To reduce doxorubicin, bleomycin, vinblastine and dacarbazine toxicity, the Cancer and Leukemia Group B conducted a phase 2 trial of doxorubicin, vinblastine, and gemcitabine for newly diagnosed, nonbulky stages I and II Hodgkin lymphoma. Ninety-nine assessable patients received 6 cycles of doxorubicin 25 mg/m2, vinblastine 6 mg/m2, and gemcitabine 800 mg/m2 (1000 mg/m2 in first 6) on days 1 and 15 every 28 days. Computed tomography (CT) and positron emission tomography (PET) were performed before and after 2 and 6 cycles. Complete remission (CR)/CR unconfirmed was achieved in 72 of 99 patients (72.7%) and partial remission in 24 of 99 patients (24.2%). The CR rate was 81% when using PET criteria. Two patients have died of Hodgkin lymphoma progression. Median follow-up for nonprogressing patients is 3.3 years. The progression-free survival (PFS) at 3 years was 77% (95% confidence interval, 68%-84%).
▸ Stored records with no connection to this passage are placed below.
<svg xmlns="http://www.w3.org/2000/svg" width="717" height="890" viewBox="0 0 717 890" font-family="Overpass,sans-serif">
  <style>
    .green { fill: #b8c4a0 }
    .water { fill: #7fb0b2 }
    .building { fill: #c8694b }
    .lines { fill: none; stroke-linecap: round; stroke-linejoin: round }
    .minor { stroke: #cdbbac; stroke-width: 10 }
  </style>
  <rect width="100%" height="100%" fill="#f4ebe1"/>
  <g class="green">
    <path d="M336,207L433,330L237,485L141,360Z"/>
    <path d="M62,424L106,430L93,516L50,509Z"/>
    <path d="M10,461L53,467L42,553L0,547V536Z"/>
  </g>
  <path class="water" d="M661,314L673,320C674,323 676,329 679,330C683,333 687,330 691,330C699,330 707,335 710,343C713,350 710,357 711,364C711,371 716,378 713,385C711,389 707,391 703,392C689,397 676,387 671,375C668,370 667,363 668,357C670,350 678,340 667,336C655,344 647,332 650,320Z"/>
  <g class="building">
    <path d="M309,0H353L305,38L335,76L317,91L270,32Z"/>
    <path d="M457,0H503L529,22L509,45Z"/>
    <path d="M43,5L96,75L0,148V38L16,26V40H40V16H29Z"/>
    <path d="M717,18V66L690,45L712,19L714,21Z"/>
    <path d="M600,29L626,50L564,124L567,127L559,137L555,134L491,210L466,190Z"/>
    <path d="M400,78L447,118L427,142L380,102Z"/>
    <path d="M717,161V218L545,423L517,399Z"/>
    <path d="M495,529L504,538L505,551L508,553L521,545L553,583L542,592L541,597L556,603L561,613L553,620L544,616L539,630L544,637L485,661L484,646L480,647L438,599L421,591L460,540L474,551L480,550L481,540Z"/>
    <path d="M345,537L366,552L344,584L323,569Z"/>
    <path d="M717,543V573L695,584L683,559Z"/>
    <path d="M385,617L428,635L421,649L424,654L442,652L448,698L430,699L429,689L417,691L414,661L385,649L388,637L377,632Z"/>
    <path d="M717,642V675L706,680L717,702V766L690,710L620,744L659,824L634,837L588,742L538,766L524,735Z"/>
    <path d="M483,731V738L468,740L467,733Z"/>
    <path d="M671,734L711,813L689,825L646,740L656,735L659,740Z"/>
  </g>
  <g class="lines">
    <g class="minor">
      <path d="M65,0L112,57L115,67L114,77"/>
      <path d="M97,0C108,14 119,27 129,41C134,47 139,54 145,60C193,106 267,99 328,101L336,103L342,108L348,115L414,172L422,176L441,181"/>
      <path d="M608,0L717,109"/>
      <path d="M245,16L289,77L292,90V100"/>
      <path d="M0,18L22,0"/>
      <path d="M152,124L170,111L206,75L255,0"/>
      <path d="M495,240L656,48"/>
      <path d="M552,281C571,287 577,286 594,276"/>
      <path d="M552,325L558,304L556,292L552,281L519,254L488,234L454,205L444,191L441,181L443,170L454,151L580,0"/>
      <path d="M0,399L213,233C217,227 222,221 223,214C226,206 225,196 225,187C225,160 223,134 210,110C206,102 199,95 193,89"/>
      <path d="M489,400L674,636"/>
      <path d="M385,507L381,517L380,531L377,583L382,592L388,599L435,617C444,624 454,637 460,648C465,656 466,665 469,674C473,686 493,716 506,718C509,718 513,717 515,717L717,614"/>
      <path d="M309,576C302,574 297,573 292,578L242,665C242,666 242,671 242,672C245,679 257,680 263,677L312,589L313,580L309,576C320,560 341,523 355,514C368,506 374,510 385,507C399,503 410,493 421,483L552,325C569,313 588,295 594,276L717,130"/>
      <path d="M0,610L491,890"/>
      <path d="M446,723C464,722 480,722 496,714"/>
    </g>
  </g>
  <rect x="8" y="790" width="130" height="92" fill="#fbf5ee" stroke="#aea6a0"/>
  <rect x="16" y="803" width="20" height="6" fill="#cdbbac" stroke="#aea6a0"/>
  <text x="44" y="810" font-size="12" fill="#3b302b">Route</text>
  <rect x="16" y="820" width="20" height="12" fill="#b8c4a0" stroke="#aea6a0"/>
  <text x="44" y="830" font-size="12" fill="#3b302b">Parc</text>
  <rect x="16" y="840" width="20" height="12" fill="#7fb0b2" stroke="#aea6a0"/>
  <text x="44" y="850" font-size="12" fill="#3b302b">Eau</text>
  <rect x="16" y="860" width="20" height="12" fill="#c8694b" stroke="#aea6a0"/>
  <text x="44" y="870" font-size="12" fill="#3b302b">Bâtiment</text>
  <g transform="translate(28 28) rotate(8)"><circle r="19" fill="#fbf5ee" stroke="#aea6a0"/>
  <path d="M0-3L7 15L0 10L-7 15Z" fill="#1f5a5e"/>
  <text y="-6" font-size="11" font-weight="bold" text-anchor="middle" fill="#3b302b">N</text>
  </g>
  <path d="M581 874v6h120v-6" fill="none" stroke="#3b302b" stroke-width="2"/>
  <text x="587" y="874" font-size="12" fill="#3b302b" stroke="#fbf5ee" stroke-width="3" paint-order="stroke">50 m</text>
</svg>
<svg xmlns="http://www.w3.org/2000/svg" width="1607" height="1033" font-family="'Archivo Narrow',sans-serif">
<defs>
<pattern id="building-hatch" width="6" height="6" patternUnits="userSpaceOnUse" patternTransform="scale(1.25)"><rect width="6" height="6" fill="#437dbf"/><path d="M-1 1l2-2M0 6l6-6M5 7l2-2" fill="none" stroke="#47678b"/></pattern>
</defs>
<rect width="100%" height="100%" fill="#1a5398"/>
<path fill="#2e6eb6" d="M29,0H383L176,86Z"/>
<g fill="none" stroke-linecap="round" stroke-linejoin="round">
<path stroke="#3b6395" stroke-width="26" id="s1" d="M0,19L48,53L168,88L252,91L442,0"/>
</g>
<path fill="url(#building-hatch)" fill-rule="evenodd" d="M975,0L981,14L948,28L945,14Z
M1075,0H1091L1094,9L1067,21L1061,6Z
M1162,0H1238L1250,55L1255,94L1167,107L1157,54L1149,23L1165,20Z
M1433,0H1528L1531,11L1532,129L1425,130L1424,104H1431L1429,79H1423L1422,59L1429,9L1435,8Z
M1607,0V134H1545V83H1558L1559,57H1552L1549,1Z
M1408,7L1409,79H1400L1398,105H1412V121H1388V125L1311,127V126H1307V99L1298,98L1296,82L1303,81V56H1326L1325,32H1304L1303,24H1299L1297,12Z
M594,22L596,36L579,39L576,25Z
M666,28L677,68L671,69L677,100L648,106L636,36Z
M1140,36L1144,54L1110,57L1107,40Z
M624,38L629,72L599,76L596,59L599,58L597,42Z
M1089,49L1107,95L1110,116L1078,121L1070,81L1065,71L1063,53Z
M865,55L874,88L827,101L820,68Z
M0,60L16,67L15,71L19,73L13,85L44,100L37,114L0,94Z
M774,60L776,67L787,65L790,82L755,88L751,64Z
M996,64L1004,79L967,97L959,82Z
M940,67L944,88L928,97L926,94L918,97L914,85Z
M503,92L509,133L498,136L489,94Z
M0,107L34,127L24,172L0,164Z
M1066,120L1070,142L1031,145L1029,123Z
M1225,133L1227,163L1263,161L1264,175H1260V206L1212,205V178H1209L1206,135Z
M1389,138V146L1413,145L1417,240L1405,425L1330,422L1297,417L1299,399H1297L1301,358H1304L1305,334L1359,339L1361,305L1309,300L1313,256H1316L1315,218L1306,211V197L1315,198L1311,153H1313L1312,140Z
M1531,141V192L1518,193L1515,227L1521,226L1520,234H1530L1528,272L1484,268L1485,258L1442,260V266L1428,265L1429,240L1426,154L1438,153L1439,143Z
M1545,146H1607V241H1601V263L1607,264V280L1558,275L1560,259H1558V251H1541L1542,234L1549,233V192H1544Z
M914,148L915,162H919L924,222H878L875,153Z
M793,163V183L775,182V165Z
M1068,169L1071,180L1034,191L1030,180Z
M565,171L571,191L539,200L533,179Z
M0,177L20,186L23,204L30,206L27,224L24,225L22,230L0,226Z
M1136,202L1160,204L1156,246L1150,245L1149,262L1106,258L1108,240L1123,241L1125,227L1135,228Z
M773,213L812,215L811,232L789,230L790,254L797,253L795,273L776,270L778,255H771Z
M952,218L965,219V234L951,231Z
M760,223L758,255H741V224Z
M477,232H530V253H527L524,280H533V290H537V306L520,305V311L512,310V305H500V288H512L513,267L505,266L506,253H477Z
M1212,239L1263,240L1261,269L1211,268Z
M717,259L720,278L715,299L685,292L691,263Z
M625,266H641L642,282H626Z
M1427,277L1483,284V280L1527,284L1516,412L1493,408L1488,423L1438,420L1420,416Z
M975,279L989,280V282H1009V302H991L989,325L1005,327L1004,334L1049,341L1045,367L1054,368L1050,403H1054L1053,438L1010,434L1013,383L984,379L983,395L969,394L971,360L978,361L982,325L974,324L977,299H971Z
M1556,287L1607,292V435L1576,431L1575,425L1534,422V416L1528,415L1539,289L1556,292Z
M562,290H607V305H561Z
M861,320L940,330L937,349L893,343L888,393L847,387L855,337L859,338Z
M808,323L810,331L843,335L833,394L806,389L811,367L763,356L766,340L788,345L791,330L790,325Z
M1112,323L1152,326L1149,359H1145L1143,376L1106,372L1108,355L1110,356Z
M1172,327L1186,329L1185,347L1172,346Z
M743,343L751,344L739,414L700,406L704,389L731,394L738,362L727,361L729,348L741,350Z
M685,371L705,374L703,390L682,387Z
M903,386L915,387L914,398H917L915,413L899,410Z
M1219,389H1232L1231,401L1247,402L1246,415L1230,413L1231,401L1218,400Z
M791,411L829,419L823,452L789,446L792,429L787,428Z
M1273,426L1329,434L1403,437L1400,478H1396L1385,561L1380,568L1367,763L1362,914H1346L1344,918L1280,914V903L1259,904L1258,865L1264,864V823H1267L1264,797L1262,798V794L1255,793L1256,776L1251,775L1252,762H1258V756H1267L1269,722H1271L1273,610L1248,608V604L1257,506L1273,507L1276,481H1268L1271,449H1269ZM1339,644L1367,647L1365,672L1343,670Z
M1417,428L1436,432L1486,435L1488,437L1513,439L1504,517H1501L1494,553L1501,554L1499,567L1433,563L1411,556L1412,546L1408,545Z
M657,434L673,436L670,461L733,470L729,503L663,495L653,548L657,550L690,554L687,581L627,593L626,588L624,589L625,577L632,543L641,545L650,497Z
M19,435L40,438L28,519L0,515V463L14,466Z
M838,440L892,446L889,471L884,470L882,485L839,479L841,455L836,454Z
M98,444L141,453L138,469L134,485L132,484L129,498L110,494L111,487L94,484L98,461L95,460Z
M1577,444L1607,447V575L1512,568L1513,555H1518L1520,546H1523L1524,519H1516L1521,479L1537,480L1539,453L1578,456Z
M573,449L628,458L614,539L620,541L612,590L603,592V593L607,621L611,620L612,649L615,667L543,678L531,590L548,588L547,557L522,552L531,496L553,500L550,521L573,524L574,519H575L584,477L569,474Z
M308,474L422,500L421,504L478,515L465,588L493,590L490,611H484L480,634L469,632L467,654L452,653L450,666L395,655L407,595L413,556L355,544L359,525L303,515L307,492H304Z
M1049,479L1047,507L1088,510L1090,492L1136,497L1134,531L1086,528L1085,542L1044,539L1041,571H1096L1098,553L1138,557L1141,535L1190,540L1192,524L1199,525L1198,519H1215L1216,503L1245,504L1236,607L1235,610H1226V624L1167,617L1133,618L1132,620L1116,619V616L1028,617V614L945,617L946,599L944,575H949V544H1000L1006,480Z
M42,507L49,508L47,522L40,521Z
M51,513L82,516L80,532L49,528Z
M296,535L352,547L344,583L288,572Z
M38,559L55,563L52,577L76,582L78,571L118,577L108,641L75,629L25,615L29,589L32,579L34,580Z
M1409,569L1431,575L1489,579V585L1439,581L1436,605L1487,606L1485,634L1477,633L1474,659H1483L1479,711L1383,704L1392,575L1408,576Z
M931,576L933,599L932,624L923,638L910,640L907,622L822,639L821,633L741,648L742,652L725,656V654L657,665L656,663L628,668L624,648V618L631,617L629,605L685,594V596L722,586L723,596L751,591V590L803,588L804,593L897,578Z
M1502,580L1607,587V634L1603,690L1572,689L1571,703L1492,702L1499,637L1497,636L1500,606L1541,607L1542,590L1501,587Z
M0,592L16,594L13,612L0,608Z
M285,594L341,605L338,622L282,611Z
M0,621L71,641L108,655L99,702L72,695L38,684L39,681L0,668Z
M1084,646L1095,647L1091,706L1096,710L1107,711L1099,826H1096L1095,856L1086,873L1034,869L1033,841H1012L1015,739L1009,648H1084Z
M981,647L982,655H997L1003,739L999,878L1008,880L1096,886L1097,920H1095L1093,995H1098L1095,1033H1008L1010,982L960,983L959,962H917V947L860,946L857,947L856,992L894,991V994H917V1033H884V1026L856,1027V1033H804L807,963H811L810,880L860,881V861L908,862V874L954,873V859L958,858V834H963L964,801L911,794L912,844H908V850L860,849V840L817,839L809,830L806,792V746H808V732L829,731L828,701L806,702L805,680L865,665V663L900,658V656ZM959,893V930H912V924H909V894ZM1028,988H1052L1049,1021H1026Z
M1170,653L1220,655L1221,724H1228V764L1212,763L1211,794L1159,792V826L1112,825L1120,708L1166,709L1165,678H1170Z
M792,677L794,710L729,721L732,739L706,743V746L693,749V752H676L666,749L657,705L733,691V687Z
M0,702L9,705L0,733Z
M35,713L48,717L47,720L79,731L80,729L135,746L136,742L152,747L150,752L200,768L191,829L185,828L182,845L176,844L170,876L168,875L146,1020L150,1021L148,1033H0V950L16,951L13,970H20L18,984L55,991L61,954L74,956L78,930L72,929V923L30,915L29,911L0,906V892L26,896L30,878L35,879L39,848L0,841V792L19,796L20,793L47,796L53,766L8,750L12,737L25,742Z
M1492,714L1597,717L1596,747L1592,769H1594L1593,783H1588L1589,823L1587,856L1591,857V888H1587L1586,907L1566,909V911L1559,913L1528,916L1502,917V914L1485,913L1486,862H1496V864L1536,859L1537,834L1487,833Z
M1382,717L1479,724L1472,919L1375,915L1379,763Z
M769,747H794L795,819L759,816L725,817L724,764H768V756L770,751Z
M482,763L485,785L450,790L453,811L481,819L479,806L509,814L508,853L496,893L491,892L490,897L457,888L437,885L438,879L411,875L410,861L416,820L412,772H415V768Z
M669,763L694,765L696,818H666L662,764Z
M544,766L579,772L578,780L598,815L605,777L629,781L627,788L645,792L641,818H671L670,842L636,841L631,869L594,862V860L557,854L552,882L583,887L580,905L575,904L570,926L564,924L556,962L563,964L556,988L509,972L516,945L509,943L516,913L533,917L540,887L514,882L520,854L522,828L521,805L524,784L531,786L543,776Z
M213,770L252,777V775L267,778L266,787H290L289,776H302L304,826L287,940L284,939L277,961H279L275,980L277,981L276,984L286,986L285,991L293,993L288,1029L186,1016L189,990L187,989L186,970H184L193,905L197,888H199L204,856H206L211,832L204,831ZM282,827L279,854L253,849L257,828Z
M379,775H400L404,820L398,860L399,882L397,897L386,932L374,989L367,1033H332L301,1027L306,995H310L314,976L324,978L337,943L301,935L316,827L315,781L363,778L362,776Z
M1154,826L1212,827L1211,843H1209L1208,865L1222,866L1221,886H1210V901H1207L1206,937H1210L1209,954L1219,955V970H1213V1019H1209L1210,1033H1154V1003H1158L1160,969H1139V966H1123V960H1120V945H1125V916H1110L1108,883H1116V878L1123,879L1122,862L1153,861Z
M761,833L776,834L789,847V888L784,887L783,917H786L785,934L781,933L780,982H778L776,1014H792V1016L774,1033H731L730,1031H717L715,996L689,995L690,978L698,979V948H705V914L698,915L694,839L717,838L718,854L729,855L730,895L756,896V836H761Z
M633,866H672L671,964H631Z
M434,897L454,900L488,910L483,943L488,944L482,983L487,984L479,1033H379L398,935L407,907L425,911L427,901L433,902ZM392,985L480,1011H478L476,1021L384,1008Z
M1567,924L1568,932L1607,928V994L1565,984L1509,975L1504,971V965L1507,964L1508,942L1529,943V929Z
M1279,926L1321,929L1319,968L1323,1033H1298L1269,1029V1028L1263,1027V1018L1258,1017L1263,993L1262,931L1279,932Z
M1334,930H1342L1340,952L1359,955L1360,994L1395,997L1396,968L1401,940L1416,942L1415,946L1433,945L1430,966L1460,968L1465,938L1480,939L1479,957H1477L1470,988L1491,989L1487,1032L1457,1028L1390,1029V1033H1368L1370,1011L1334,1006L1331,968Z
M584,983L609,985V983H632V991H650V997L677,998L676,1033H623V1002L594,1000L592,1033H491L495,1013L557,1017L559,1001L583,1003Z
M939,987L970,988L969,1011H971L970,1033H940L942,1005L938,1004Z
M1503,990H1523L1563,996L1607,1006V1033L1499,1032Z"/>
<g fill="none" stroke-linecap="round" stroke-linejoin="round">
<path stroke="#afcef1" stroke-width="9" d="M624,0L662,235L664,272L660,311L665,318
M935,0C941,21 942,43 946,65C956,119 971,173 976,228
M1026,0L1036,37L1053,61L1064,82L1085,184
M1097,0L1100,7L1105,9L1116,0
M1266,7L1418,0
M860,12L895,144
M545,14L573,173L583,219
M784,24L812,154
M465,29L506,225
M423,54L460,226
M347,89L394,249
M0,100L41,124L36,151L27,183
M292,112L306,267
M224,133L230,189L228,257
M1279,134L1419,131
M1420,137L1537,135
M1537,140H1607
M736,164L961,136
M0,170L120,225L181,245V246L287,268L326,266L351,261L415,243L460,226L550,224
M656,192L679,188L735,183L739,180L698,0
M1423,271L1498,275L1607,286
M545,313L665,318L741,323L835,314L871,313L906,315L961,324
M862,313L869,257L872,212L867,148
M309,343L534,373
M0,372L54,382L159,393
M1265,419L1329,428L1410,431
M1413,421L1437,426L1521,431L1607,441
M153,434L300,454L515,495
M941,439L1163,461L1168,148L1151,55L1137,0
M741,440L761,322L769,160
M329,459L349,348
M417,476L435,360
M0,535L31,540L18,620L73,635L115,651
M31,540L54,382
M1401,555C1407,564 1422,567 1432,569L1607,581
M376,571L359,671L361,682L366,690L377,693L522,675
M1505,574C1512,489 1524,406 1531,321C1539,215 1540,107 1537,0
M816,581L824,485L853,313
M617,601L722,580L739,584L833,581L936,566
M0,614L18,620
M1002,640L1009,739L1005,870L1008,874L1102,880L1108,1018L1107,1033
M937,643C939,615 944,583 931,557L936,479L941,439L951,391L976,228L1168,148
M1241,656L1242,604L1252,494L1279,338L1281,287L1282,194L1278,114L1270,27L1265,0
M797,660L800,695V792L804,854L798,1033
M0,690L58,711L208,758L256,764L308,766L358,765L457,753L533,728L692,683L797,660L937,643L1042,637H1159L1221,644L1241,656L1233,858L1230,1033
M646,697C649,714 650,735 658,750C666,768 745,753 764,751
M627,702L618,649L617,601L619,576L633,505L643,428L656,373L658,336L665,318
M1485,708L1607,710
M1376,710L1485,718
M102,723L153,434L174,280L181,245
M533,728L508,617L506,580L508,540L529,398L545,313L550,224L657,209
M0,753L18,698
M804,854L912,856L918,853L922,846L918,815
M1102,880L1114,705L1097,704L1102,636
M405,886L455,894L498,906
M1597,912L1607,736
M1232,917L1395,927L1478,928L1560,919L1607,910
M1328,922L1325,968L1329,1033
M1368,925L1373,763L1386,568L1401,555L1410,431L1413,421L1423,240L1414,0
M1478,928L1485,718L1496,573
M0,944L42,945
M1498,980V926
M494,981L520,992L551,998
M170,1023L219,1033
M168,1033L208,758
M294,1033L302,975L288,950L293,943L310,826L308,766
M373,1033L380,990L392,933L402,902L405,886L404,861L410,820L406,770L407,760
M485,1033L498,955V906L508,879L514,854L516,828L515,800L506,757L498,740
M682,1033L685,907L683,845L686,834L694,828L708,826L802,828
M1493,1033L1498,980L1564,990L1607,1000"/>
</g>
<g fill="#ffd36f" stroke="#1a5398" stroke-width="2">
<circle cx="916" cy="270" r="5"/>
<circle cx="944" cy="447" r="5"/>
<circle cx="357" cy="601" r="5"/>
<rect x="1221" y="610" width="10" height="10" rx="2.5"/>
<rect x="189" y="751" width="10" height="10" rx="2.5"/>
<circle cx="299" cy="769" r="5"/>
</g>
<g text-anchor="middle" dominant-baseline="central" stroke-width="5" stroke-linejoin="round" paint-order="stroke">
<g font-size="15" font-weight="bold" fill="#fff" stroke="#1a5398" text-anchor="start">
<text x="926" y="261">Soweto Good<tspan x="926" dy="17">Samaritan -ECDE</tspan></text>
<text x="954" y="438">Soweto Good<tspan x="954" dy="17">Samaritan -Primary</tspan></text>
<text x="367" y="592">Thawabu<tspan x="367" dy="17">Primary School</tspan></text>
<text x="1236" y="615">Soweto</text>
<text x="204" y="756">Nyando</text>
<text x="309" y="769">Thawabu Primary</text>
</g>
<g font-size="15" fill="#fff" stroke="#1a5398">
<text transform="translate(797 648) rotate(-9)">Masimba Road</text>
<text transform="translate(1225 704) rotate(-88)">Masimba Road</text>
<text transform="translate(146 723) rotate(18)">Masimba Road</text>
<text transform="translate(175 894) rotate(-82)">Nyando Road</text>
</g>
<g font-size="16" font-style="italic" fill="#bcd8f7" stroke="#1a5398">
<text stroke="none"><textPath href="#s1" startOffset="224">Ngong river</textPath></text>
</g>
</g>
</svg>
The relapse rate was less than 10% for patients with favorable prognostic factors. The 2-year PFS for cycle 2 PET-negative and -positive patients was 88% and 54%, respectively (P = .0009), compared with 89% and 27% for cycle 6 PET-negative and -positive patients (P = .0001). Although the CR rate and PFS were lower than anticipated, patients with favorable prognostic features had a low rate of relapse. Cycle 2 PET and cycle 6 PET were predictive of PFS. This clinical trial is registered at www.clinicaltrials.gov as #NCT00086801.